Standard output (stdout)
By default, standard output directs its contents to the display, i.e. when we use ls
the list of files and folders is printed to the screen. However, we can also redirect the standard output to a file by using >
character is used like this:
#redirect the output from ls to a new file
ls -l > file_list.txt
#check what happened (feel free to also use the other methods we have discussed)
nano file_list.txt
If we would use ls -l > file_list.txt
again we would overwrite the content of any existing files. However, there might be instances were we want to append something to an existing file. We can do this by using >>
:
ls -l >> file_list.txt
#check what happened
nano file_list.txt
cp
and mv
: Copying and moving files
Next, let’s move the text file we generated before around. To do this, we mainly need two commands:
cp
- copy files and directoriesmv
- move or rename files and directories
#make a new folder
mkdir our_files
#copy our random file into our new folder
cp random.txt our_files
If we check the content of our working directory and the newly generated folder after doing this, we should see that random.txt exists now twice. Once in our working directory and once in the our_files folder. If we want to move a file, instead of copying, we can do the following:
#copy our random file into our new_folder
mv random.txt our_files
Now, random.txt should only exist once in the our_files folder.
rm
: Removing files and folders
To remove files and folders, we use the rm
command. Let’s first remove the text file we generated:
#rm a file
rm our_files/random.txt
#check if that worked
ls -l our_files
If we want to remove a folder, we need to tell rm
that we want to remove folders using an argument. To do this, we use the -r
argument (to remove directories and their contents recursively).
Unix does not have an undelete command.
Therefore, if you delete something with rm, it’s gone.
So use rm with care and check what you wrote twice before pressing enter!
#rm a directory
rm -r our_files
#check if that worked
ls -l
wget
: Downloading data
Next, let’s download some data to learn how to manipulate files. One way to do this is using the wget
. With -P
we specify were to download the data:
#make a folder for our downloads
mkdir downloads
#download a genome from ncbi using wget
wget -P downloads ftp://ftp.ncbi.nlm.nih.gov/genomes/all/GCA/002/728/275/GCA_002728275.1_ASM272827v1/GCA_002728275.1_ASM272827v1_genomic.fna.gz
gzip
: Compressing files
Compressing data using gzip
After downloading and exploring the content of the downloads folder, you see that the file we downloaded ends with gz
. This indicates that we work with a gzip-compressed file. Gzip is a tool used to compress the size of files.
In order to work with files, we sometimes need to de-compress them first. We can do this as follows (by using the decompress, -d
argument):
#decompress gz data (-d = decompress)
gzip -d downloads/GCA_002728275.1_ASM272827v1_genomic.fna.gz
Conversely, if you want to compress a file, you can do this as such:
#compress
gzip downloads/GCA_002728275.1_ASM272827v1_genomic.fna
tar
: Making a tarball
Another file compression you might encounter is tar:
- Short for Tape Archive, and sometimes referred to as tarball, is a file in the Consolidated Unix Archive format.

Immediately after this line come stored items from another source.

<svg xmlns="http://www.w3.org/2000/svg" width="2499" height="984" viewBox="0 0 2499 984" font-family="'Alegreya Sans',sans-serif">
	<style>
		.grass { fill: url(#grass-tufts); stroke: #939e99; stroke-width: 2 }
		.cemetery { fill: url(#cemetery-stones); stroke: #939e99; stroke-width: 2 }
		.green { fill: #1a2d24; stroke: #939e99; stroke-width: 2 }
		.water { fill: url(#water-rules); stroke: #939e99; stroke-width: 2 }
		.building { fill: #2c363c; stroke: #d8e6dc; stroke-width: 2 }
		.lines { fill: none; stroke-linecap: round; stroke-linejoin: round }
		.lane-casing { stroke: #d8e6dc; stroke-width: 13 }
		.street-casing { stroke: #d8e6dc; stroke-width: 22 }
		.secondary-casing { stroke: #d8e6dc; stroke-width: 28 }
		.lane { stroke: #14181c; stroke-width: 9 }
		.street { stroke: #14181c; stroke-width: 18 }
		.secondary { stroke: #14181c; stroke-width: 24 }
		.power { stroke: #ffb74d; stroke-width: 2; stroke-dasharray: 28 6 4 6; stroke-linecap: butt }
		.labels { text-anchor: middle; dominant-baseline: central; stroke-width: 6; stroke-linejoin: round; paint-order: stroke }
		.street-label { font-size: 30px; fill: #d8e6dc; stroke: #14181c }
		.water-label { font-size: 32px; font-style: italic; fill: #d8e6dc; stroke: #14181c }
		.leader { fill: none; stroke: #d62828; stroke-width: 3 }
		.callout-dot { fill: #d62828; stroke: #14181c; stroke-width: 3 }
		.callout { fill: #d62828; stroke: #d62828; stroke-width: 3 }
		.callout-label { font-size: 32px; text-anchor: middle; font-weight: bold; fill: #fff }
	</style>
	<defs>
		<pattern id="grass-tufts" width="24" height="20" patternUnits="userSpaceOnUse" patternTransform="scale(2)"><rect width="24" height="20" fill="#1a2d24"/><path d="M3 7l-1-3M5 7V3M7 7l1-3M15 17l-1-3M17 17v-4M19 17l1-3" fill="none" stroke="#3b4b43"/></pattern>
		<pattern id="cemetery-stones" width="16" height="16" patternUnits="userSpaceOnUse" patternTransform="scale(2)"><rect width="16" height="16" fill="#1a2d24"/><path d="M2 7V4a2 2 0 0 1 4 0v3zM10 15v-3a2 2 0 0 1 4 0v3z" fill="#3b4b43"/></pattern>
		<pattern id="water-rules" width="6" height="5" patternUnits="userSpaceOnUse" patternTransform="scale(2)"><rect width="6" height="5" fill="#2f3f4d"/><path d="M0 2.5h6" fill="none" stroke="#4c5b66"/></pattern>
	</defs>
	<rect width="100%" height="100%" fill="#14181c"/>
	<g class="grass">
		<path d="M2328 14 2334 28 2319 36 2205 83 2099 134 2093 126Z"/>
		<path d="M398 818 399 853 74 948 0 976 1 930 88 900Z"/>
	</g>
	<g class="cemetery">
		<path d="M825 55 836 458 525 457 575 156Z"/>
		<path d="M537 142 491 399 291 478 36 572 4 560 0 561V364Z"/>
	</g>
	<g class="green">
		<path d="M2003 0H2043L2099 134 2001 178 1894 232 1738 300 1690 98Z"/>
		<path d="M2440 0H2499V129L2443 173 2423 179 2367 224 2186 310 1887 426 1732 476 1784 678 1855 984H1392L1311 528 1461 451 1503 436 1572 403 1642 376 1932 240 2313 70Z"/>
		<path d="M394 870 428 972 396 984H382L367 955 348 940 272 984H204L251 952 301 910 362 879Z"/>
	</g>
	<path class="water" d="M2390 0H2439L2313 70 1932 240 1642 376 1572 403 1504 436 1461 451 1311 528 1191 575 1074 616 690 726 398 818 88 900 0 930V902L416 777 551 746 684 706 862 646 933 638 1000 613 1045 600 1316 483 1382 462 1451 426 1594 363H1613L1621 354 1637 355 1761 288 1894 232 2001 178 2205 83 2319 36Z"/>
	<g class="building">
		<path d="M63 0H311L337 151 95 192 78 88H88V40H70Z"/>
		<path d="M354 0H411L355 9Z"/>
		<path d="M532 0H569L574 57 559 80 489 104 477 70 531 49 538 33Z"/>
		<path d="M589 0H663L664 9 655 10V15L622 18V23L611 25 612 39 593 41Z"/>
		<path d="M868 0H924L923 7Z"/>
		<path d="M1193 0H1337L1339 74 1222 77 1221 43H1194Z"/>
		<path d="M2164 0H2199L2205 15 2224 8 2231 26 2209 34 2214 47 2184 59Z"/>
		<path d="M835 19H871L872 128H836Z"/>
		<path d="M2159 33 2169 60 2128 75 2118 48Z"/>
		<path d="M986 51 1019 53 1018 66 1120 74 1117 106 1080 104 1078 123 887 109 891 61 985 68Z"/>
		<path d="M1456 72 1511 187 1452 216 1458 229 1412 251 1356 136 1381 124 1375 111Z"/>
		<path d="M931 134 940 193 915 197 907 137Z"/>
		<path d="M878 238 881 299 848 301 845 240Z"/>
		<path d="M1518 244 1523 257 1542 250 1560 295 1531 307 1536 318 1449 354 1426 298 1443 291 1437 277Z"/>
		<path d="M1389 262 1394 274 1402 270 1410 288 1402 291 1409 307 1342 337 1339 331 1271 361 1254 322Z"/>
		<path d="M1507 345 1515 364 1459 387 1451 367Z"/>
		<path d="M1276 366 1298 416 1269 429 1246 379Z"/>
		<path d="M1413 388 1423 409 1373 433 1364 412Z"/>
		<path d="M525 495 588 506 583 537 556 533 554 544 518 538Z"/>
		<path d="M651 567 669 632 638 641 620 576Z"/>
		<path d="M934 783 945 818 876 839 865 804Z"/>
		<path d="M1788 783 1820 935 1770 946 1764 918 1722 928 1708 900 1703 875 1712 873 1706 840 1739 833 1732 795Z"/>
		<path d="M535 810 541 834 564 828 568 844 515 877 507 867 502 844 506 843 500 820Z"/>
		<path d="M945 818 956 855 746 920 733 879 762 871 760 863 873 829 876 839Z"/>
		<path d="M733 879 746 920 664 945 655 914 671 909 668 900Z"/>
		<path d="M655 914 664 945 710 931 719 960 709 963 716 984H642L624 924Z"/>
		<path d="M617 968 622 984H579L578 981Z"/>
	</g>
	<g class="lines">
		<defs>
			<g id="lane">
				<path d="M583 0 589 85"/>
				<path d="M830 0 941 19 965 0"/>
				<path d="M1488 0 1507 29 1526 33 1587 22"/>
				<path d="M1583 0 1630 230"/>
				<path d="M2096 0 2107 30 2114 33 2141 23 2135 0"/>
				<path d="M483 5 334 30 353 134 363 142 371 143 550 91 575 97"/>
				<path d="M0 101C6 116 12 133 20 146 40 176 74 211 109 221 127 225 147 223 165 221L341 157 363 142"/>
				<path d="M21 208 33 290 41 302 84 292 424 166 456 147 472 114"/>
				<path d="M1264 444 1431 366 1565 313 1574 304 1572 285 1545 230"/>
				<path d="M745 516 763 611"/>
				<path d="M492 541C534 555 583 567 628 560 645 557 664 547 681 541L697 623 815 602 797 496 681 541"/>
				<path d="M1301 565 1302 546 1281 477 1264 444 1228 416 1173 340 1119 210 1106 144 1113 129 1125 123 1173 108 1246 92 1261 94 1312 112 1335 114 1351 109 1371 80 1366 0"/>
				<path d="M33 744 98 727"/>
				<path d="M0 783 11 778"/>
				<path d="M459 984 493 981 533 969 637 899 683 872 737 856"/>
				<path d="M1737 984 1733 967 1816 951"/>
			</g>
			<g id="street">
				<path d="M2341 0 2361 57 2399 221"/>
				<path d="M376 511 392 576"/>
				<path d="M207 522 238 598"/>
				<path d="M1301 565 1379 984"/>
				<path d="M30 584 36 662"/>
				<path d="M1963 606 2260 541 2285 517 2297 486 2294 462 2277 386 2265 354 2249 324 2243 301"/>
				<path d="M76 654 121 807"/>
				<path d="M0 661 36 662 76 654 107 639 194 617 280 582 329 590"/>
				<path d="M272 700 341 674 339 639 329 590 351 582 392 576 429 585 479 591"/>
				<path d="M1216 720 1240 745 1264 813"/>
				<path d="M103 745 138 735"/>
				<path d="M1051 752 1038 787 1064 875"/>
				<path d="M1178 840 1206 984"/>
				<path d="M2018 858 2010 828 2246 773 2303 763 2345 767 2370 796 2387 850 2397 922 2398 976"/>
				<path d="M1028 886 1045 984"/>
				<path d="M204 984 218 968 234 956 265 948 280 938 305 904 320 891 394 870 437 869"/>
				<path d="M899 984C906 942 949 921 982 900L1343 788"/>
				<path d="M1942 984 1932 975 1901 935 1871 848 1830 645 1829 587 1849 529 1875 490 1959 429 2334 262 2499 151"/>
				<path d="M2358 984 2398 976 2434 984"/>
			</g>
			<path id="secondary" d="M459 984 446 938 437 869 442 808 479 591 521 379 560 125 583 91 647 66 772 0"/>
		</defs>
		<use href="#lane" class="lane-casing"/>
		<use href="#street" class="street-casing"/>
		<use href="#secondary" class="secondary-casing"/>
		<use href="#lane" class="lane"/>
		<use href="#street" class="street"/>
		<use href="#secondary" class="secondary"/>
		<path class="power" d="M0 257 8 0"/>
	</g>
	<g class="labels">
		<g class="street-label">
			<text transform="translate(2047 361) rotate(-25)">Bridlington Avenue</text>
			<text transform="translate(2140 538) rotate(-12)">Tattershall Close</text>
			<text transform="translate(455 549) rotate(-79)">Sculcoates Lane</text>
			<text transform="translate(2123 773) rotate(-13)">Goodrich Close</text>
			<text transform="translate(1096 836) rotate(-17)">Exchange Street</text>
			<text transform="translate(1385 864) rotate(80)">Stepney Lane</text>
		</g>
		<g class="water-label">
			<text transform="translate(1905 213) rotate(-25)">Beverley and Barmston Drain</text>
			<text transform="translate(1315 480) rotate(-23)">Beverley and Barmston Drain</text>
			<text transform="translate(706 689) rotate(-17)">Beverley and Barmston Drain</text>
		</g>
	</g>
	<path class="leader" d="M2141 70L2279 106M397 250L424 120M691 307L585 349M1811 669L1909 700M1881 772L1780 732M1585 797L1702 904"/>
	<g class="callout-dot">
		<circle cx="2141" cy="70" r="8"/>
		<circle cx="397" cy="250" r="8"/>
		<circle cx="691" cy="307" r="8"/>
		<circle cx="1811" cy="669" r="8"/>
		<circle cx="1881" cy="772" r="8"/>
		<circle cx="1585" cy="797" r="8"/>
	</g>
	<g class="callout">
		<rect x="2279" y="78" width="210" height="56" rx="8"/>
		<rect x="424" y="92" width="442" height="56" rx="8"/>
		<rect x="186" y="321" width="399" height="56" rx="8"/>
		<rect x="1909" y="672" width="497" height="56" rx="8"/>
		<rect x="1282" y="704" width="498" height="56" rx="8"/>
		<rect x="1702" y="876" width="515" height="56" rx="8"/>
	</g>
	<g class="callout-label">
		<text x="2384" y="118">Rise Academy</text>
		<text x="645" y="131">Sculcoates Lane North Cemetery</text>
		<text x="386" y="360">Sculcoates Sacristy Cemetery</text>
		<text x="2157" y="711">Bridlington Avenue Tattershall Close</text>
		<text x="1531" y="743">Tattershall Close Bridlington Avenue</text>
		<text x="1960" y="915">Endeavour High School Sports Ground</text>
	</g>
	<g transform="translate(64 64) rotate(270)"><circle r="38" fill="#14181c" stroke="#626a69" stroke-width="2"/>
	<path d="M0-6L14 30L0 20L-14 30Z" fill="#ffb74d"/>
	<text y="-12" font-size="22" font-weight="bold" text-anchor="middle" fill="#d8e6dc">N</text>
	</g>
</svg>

- The TAR file format is common in Unix and Unix-like systems when storing data (however, we do not compress our files when using the tar files)
- TAR files are often compressed after being created and then become TGZ files, using the tgz, tar.gz, or gz extension.
Let’s try to make a compressed tarball with the file we just downloaded.
#decompress gz data
gzip -d downloads/GCA_002728275.1_ASM272827v1_genomic.fna.gz
#create a tar file, to_compress.tar.gz, from our downloads directory
tar -cvzf to_compress.tar.gz downloads
If we print the content of our working directory with ls
we now see an additional file, to_compress.tar.gz
. We can uncompress this file into a new folder as follows:
#make a folder into with to compress the data
mkdir to_compress
#decompress
tar -xvf to_compress.tar.gz -C to_compress
#check what happened
ls to_compress
We can see that there is one folder in to_compress, our downloads folder.